**Exercise**
Your copy begins at the line with "Picture 2: Grey" and runs through the end of the data below. Set down only those lines exactly, without pictures.
-- Stored data follows --
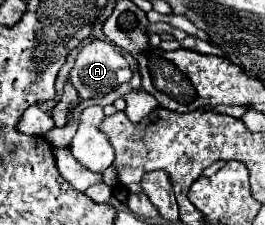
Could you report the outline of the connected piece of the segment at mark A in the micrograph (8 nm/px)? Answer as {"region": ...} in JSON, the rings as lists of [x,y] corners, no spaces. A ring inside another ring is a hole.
{"region":[[[109,41],[87,43],[69,73],[71,85],[79,91],[81,99],[105,97],[119,85],[131,81],[133,71],[127,59]]]}

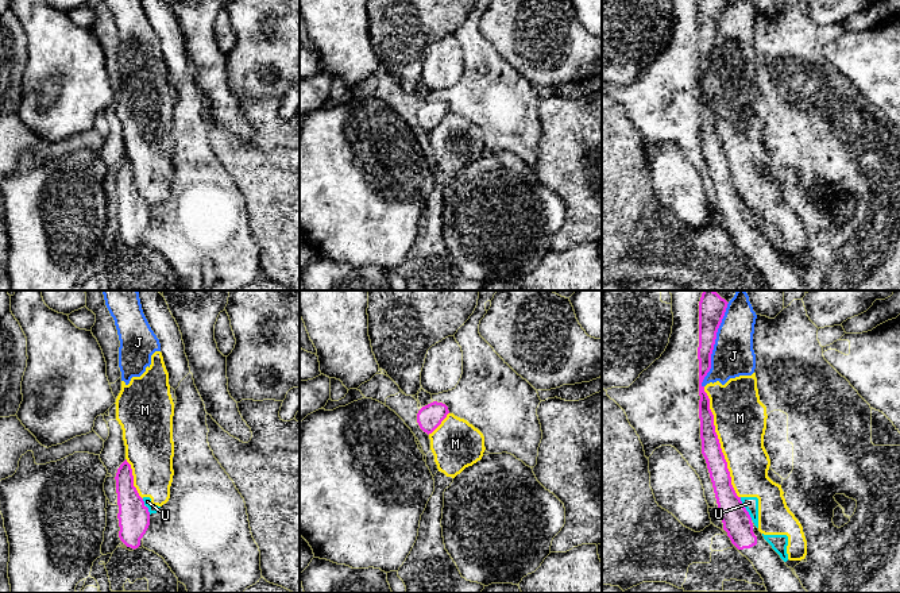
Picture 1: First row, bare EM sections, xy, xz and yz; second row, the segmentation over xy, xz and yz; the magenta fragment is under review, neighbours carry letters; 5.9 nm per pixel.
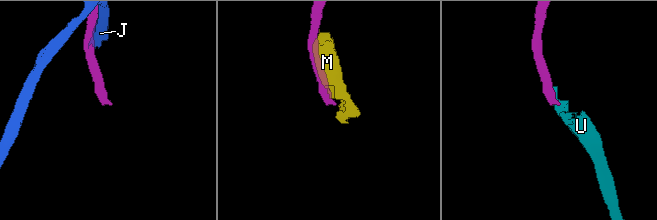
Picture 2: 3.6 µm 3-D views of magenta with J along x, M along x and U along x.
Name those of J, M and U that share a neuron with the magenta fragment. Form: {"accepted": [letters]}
{"accepted": []}

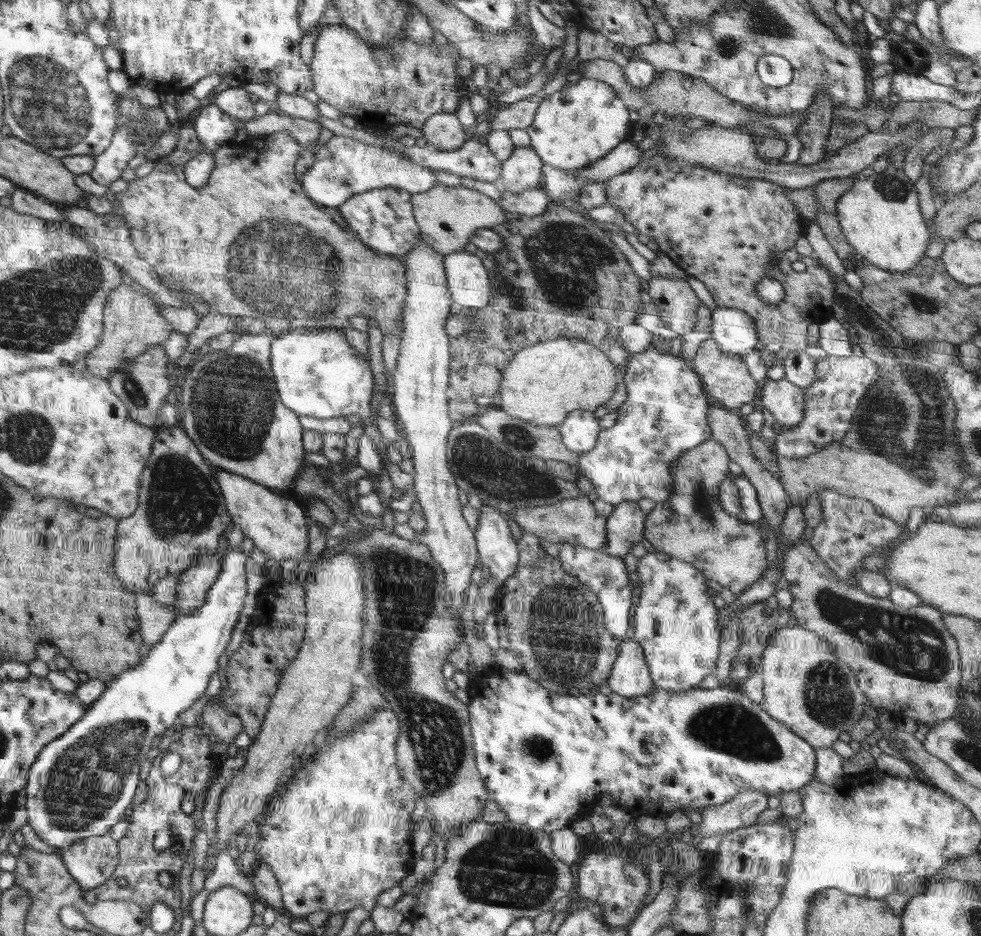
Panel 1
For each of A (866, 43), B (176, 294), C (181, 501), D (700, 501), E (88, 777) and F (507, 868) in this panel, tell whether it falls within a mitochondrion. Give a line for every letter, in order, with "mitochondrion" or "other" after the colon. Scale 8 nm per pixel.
A: other
B: other
C: mitochondrion
D: mitochondrion
E: mitochondrion
F: mitochondrion

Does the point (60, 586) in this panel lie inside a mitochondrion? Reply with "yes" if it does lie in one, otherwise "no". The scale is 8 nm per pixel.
no

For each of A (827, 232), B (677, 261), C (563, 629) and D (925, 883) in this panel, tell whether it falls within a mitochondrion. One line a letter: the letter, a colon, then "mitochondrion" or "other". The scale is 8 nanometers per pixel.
A: other
B: other
C: mitochondrion
D: other

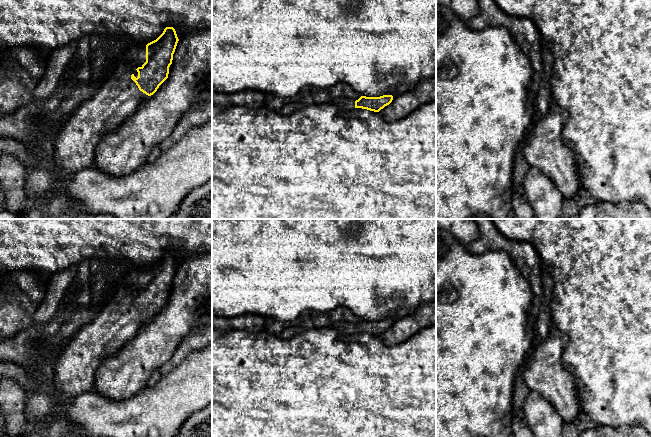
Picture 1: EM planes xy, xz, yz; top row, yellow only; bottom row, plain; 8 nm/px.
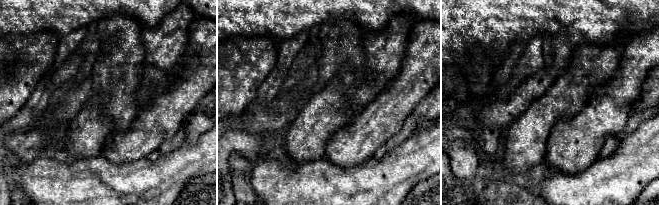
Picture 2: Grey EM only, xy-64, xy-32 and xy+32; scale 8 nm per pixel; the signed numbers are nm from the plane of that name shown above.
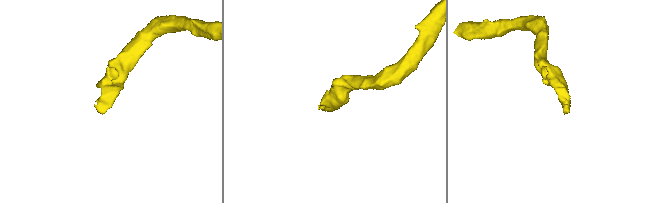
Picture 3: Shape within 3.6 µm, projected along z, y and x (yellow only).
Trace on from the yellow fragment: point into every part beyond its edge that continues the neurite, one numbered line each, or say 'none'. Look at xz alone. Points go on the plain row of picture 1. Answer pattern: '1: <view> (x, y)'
none

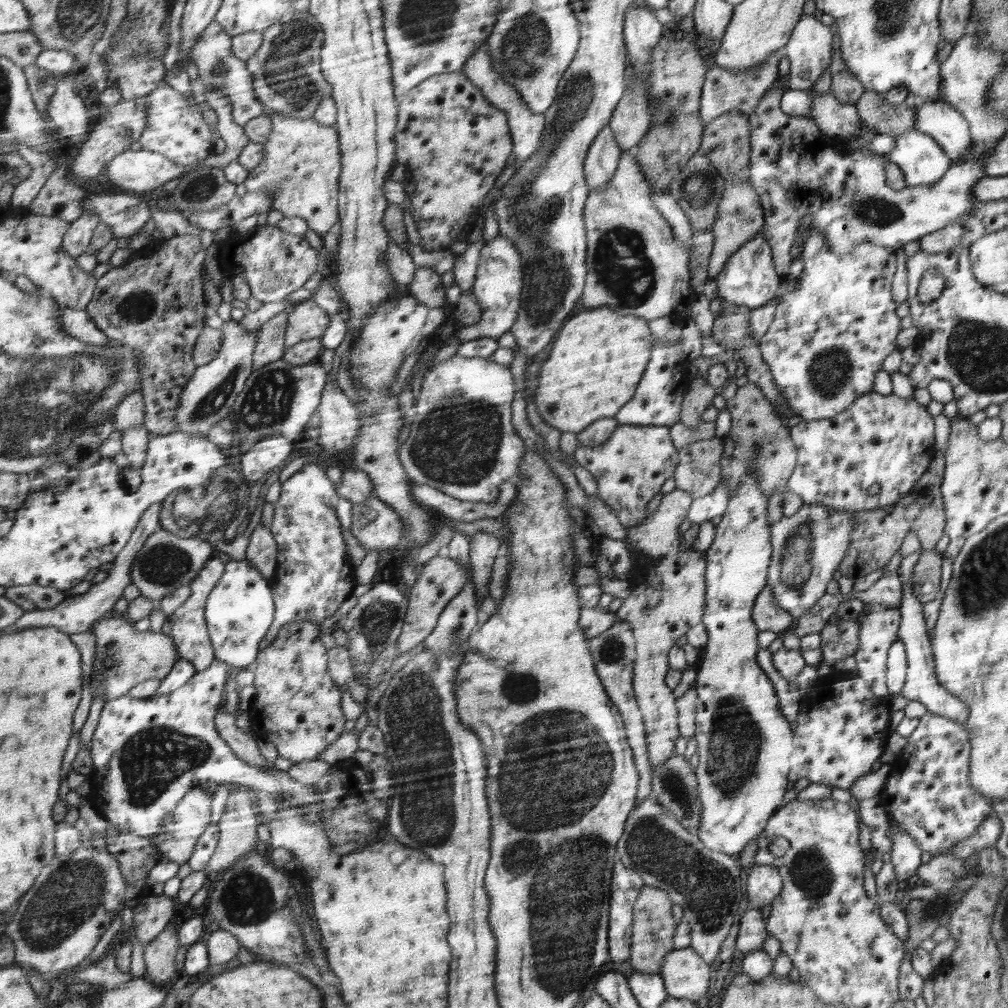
-- Stored data concluded --
**Answer space**
Picture 2: Grey EM only, xy-64, xy-32 and xy+32; scale 8 nm per pixel; the signed numbers are nm from the plane of that name shown above.
Picture 3: Shape within 3.6 µm, projected along z, y and x (yellow only).
Trace on from the yellow fragment: point into every part beyond its edge that continues the neurite, one numbered line each, or say 'none'. Look at xz alone. Points go on the plain row of picture 1. Answer pattern: '1: <view> (x, y)'
none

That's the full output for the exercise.